C/23522/2020 ACJC/576/2024

ARRÊT

DE LA COUR DE JUSTICE

Chambre civile

DU MERCREDI 8 MAI 2024

 

Entre

A______ SA, sise ______ [GE], appelante d'un jugement rendu par la 11ème Chambre du Tribunal de première instance de ce canton le 30 juin 2023, représentée par Me Stéphane PENET, avocat, WAEBER PENET, quai Gustave-Ador 2, case postale 3021, 1211 Genève 3,

et

Monsieur B______, domicilié ______ [GE], intimé, représenté par Me Philippe DE BOCCARD, avocat, De Boccard Associés SA, rue du Mont-Blanc 3, 1201 Genève.

 

 


EN FAIT

A. Par jugement JTPI/7783/2023 du 30 juin 2023, reçu par les parties dans sa version motivée le 17 octobre 2023, le Tribunal de première instance a débouté A______ SA de toutes ses conclusions prises à l'encontre de B______ (ch. 1 du dispositif), mis les frais judiciaires en 3'000 fr. à la charge de A______ SA (ch. 2), condamné cette dernière à verser 900 fr. à ce titre à l'Etat de Genève (ch. 3) ainsi que 3'000 fr. de dépens à B______ (ch. 5) et débouté les parties de toutes autres conclusions (ch. 6).

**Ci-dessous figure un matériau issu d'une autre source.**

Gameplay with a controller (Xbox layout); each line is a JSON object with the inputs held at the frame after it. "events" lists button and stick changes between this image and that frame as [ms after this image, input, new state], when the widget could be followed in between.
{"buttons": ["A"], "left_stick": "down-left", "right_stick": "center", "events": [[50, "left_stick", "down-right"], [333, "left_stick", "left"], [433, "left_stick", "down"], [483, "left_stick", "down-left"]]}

B. a. Le 16 novembre 2023, A______ SA a formé appel de ce jugement, concluant à ce que la Cour de justice l'annule, condamne B______ à lui verser 12'000 fr. et 5'000 fr. avec intérêts à 5% dès le 1er janvier 2016 et prononce la mainlevée définitive de l'opposition formée au commandement de payer, poursuite n° 1______, avec suite de frais et dépens.

b. Le 22 janvier 2024, B______ a conclu à la confirmation du jugement querellé, avec suite de frais et dépens.

c. Les parties ont répliqué et dupliqué, persistant dans leurs conclusions.

d. Elles ont été informées le 23 avril 2024 de ce que la cause était gardée à juger.

C. Les faits pertinents suivants résultent du dossier.

a. A______ SA a notamment pour but social l'exploitation d'un bureau d'architecture et des activités de courtage et promotion immobilière. C______ en est l'administrateur avec signature individuelle, et son fils, D______, le directeur avec signature individuelle.

B______ est domicilié au no. 2______ chemin 3______, à E______ [GE]. Il connaît de longue date D______, propriétaire d'une maison située au no. 4______, chemin 3______ (parcelle n° 5______).

b. De 2014 à 2017, B______ a mandaté A______ SA pour qu'elle s'occupe du permis de construire et de la surveillance du chantier d'une propriété sise à F______ [GE]. Un contrat d'architecte écrit a été signé par les parties à cette occasion. Ce projet est terminé et tous les montants dus ont été versés par B______.

c. Au cours de l'exécution de ce mandat, D______ et B______ ont évoqué la question de l'achat de la maison mitoyenne à celle du premier, située au no. 6______, chemin 3______ à E______ et appartenant à G______.

D______ a notamment indiqué à B______ qu'il serait intéressé par l'acquisition d'une partie de ladite maison. Il n'avait cependant pas le financement nécessaire pour l'acquérir seul. Il envisageait d'acheter le grenier de la maison en question pour agrandir son propre logement.

d. Par courrier du 8 décembre 2015, A______ SA a confirmé à B______ que la maison de village du no. 6______, chemin 3______ était saine au niveau structure et fondation. Son état actuel nécessitait des travaux importants pour la mettre aux normes. Elle conseillait à B______ de faire des recherches auprès du département compétent pour envisager un agrandissement possible, ce qui valoriserait l'objet. Elle précisait qu'elle restait à sa disposition et lui souhaitait "bonne suite pour cette démarche".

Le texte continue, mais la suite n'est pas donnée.